__REQUIREMENT__:
Reproduce word for word the section of the Puppet testing post starting at "A huge part" and ending at "available for modules.".

__SUPPLIED PASSAGE__:

====

Modern testing in Puppet Edit

Published on Apr 22, 2014 by apenney

At Puppet Labs, we’ve been busy over the last few months, working on overhauling our public modules to treat them as distinct pieces of software rather than less tested one-offs.

A huge part of the overhaul has centered on testing the modules properly, and today I want to give a quick overview to the current, state of the art testing available for modules.

rspec-puppet

Rspec-puppet has been around for a long time now. Until recently, it was the only testing choice out there and was used fairly heavily for Puppet Labs modules. Written by Tim Sharpe, rspec-puppet allows you to build catalogs in rspec and then verify that various resources appear, along with what their properties may be. For a very simple example of this we can look at the ntp module.

====

__RECORDS SUPPLIED__:
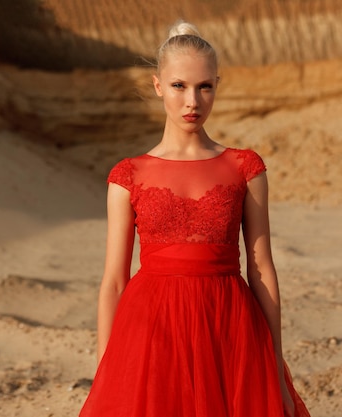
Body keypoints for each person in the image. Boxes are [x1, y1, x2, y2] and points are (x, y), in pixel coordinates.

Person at [78, 20, 310, 417]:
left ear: (217, 85)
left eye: (205, 86)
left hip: (229, 327)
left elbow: (262, 270)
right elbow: (114, 280)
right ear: (157, 86)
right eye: (179, 86)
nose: (193, 101)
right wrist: (107, 373)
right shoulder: (127, 175)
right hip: (151, 328)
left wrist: (275, 366)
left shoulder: (245, 167)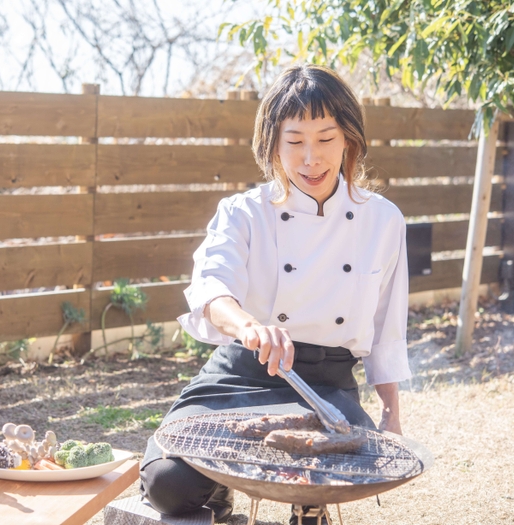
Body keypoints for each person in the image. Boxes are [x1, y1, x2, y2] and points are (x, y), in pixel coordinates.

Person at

====

__RESULT OF THIS TASK__:
A huge part of the overhaul has centered on testing the modules properly, and today I want to give a quick overview to the current, state of the art testing available for modules.